Exploring by SOC Occupations and Creator Profiles
What makes SkillMD unique is its taxonomy. Instead of simple text search, we parse and organize files according to the Standard Occupational Classification (SOC) system. This means you can discover skills written for Computer and Mathematical roles, Business and Financial operations, Legal, Design, and and Educational Instruction fields. By tracking creator profiles, developers can study how different teams organize their custom instructions, compare version updates, and fork public configs for specialized enterprise use cases.
SkillMD operates as a high-performance index running on a fast Go backend and a highly responsive Astro SSR frontend.

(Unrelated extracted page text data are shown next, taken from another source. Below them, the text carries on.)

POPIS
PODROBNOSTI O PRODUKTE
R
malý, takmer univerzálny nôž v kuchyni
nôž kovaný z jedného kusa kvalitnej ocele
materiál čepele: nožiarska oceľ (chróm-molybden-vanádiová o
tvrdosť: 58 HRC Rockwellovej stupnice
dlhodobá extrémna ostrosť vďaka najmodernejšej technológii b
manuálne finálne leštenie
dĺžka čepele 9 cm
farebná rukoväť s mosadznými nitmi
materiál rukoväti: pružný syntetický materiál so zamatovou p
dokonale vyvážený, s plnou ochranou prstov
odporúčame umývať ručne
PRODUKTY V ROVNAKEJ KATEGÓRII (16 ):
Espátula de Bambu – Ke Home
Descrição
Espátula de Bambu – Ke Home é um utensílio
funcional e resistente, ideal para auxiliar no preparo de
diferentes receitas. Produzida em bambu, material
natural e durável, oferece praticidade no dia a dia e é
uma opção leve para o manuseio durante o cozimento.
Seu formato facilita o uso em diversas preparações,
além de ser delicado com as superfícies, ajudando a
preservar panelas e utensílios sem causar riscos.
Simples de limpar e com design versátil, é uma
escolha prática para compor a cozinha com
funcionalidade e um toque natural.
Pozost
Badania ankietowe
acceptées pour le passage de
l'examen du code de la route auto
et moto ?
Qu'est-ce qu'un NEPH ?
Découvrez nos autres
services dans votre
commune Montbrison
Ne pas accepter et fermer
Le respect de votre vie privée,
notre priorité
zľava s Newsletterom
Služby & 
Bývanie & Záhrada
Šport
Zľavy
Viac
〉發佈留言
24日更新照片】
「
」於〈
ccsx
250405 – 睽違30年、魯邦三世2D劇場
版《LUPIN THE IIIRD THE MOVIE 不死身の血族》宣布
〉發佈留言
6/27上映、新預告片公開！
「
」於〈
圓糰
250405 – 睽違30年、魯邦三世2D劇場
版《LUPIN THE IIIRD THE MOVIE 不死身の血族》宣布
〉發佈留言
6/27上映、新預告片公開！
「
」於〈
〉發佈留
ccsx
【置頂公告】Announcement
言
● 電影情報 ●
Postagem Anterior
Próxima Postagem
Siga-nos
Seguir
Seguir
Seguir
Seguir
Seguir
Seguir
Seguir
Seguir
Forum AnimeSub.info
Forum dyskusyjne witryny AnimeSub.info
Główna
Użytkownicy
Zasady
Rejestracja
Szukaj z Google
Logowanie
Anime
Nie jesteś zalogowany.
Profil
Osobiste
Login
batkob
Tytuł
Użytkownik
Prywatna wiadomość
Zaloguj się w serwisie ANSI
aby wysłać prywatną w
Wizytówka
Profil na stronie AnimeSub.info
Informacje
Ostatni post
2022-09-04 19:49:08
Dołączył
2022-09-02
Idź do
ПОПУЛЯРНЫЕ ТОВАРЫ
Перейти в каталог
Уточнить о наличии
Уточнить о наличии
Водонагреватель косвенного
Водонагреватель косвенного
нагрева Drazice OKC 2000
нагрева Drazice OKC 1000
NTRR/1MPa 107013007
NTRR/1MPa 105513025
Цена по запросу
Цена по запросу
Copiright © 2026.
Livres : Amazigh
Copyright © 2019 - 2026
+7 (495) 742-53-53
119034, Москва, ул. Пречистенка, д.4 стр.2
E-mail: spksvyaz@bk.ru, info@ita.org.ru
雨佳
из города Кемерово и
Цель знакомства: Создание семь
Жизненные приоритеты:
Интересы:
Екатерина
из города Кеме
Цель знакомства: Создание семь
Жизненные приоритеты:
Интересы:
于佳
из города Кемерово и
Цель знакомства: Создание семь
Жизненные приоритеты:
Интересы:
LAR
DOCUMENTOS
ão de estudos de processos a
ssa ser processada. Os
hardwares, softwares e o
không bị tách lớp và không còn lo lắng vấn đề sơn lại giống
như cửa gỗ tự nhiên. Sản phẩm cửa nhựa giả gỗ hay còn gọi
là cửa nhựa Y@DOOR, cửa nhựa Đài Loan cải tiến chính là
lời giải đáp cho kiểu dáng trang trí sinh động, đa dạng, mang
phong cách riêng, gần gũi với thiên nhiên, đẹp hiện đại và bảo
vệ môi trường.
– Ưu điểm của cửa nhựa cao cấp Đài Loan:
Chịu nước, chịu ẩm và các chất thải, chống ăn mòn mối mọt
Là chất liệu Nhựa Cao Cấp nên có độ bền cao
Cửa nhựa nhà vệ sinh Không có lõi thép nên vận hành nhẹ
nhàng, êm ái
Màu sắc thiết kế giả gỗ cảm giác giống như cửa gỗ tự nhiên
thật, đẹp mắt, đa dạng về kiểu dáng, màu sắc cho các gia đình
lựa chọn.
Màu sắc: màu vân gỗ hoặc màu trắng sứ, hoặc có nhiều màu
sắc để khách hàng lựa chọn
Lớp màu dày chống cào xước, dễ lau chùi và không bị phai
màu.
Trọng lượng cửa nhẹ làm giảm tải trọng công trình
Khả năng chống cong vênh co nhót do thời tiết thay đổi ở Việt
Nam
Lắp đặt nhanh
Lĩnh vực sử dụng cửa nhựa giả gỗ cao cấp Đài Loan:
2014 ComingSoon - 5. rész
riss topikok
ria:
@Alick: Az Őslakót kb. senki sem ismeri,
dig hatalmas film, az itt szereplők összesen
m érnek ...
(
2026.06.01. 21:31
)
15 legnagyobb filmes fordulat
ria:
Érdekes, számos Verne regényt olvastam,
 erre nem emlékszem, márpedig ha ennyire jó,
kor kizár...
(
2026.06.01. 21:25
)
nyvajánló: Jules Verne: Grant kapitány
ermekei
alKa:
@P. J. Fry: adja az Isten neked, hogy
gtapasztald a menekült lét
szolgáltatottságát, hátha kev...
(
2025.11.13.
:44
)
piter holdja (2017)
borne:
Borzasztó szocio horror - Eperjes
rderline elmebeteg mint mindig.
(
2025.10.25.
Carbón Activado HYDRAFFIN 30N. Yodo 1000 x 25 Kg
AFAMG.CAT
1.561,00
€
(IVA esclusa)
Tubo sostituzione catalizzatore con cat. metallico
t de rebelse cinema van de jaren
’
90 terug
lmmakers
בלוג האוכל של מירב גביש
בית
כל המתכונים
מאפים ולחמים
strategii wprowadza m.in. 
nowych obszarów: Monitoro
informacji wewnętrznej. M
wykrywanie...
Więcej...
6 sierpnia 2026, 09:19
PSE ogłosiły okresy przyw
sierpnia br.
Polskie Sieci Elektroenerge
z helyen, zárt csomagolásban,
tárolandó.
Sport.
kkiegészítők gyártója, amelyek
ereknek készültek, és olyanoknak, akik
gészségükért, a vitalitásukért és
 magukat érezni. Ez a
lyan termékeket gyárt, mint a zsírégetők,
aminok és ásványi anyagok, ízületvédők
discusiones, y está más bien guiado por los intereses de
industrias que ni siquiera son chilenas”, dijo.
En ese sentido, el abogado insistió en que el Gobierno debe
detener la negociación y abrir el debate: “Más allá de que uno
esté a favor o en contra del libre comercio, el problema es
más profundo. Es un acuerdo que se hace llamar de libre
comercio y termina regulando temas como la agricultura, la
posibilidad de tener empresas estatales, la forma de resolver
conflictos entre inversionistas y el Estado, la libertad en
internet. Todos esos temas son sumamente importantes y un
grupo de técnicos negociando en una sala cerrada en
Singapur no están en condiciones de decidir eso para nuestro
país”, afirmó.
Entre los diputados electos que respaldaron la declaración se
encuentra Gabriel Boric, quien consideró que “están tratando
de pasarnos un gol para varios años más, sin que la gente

All search queries execute in milliseconds, featuring smart debouncing to prevent multiple API requests while keeping user data secure. Join our community of developers to standardize your AI agent instructions and optimize your LLM prompting workflows today.
Frequently Asked Questions
A practical guide to agent skills: what they are, how to inspect them, and how SkillMD helps you explore the ecosystem.